In some examples, a user may determine how many virtual displays appear on the display screen 102 of the monitor 100. That is, a user may add or subtract virtual displays 104 from the display screen 102 to customize the amount of virtual displays 104 on the display screen 102. The monitor 100 is able to produce a plurality of virtual displays 104 without an operating system of a computing device and/or a program of the computing device. However, the operating system of the computing device may recognize each virtual display of the plurality of virtual displays 104 as a distinct and/or separate display of a monitor 100 and/or display screen 102. That is, the operating system of the computing device may register each virtual display as a monitor 100 and/or display screen 102 having all the characteristics of a monitor 100 (e.g., controller, etc.). In some examples, the amount of virtual displays 104 a display screen is able to produce is equal to the number of visual images a computing device is able to produce. For example, if the graphic processing unit of the computing device is able to produce three visual images, then the display screen 102 may produce three virtual displays 104. However, a user may decide to display two virtual displays 104 of the three possible virtual displays 104.

Stored items from a collection
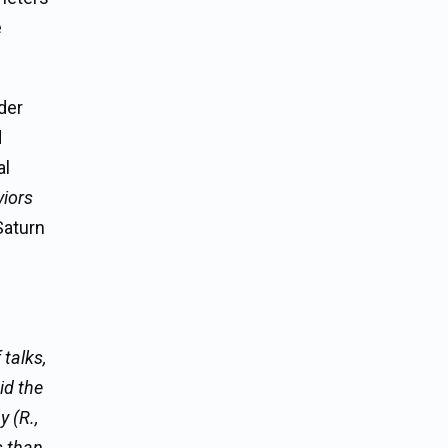
e
der
d
al
iors
Saturn
talks,
id the
 (R.,
s than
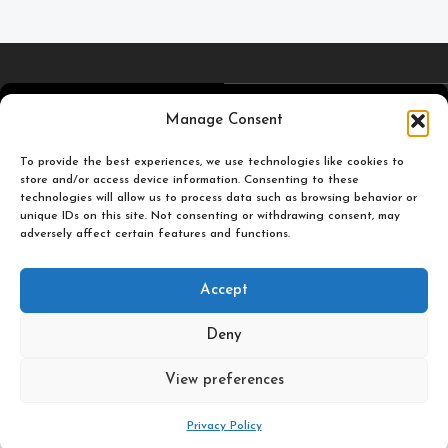
4,5
/5
Carefully selected and
Manage Consent
printed miniatures for
To provide the best experiences, we use technologies like cookies to
you to enjoy.
store and/or access device information. Consenting to these
Based on TrustPilot
technologies will allow us to process data such as browsing behavior or
official reviews
unique IDs on this site. Not consenting or withdrawing consent, may
adversely affect certain features and functions.
Popular
Useful
Accept
Categories
Links
Deny
Plastic Pulp Publishing. 2026
View preferences
0
Privacy Policy
Shop
Filters
Wishlist
Cart
My account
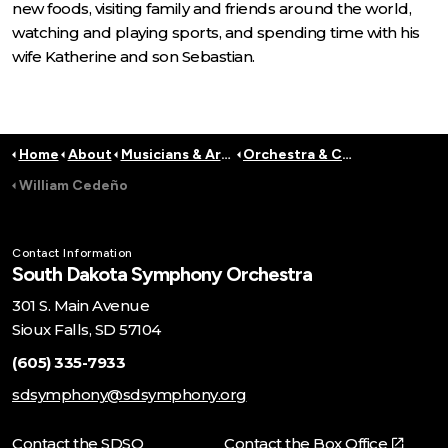
new foods, visiting family and friends around the world,
watching and playing sports, and spending time with his
wife Katherine and son Sebastian.
Home
About
Musicians & Artists
Orchestra & Conductors
William Cedeño
Contact Information
South Dakota Symphony Orchestra
301 S. Main Avenue
Sioux Falls, SD 57104
(605) 335-7933
sdsymphony@sdsymphony.org
Contact the SDSO
Contact the Box Office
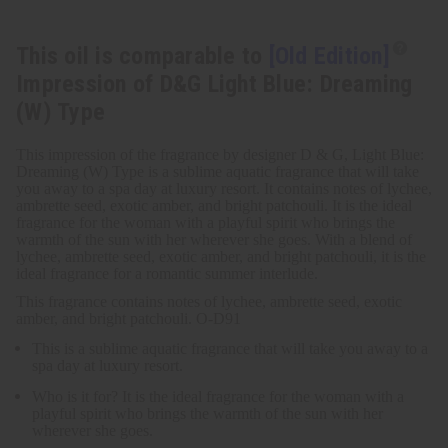
This oil is comparable to
[Old Edition]
Impression of D&G Light Blue: Dreaming
(W) Type
This impression of the fragrance by designer D & G, Light Blue:
Dreaming (W) Type is a sublime aquatic fragrance that will take
you away to a spa day at luxury resort. It contains notes of lychee,
ambrette seed, exotic amber, and bright patchouli. It is the ideal
fragrance for the woman with a playful spirit who brings the
warmth of the sun with her wherever she goes. With a blend of
lychee, ambrette seed, exotic amber, and bright patchouli, it is the
ideal fragrance for a romantic summer interlude.
This fragrance contains notes of lychee, ambrette seed, exotic
amber, and bright patchouli. O-D91
This is a sublime aquatic fragrance that will take you away to a
spa day at luxury resort.
Who is it for? It is the ideal fragrance for the woman with a
playful spirit who brings the warmth of the sun with her
wherever she goes.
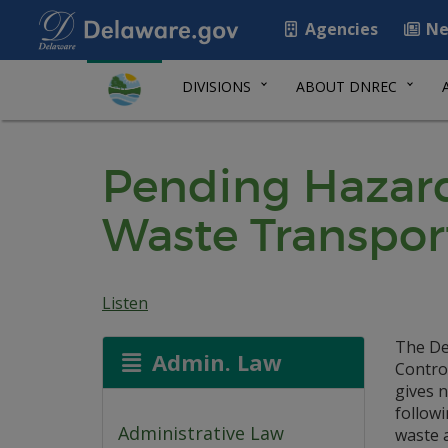
Agencies
Ne
DIVISIONS
ABOUT DNREC
Pending Hazard
Waste Transpor
Listen
The De
Admin. Law
Contro
gives n
follow
Administrative Law
waste 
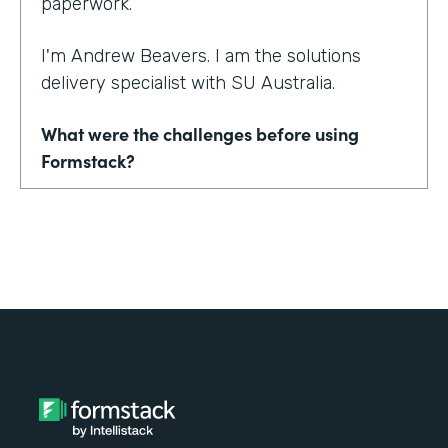
paperwork.
I'm Andrew Beavers. I am the solutions
delivery specialist with SU Australia.
What were the challenges before using
Formstack?
We merged seven state entities and another
organization into one in SU Australia. No one
was using the same thing. Everyone was
using a mix of different CRMs, different
event management tools. Everything from
downloading Word documents to filling in
paper application forms to online forms that
didn't sync with databases.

#### To do
A: Answer these questions from the passage on virtual displays:
(i) What may a user add or subtract from the display screen 102?
(ii) How may the operating system of the computing device register each virtual display?
(iii) If the graphic processing unit of the computing device is able to produce three visual images, how many virtual displays may the display screen 102 produce?
B: Resume the passage on virtual displays after its last sentence, keeping its style.
The listing has no role in what is asked here.

#### Response list
A:
(i) Virtual displays 104.
(ii) As a monitor 100 and/or display screen 102 having all the characteristics of a monitor 100.
(iii) Three virtual displays 104.

B:
In some examples, the computing device may connect to the monitor 100 via a wireless connection. For example, the computing device may connect to the monitor 100 via a Bluetooth connection. However, this disclosure is not so limited. In some examples, a computing device may connect to a monitor 100 via a video connector 106. The monitor 100 may include a plurality of video connectors 106. In some examples, the computing device may connect to the video connectors 106 with a display cable to produce video streams 108.

For example, the computing device may be connected to the monitor 100 through a DisplayPort cable, a video graphics array (VGA) cable, a universal serial bus (USB) cable, High-Definition Multimedia Interface (HDMI) etc. In some examples, the computing device may be connected to the monitor 100 through a Multi-Stream Transport (MST) cable. That is, the computing device may use a DisplayPort cable to connect to a video connector 106 of the monitor 100 to produce a plurality of video streams 106. In some examples, the display cable may produce a plurality of video streams 108 to create a plurality of virtual displays 104 on the display screen 102. Using a MST cable to produce a plurality of video streams 108 may reduce the amount of video cables used to produce a plurality of visual images. It should be understood that when an element is referred to as being “on” or “connected to” another element, it may be directly on or connected with the other element or intervening elements may be present.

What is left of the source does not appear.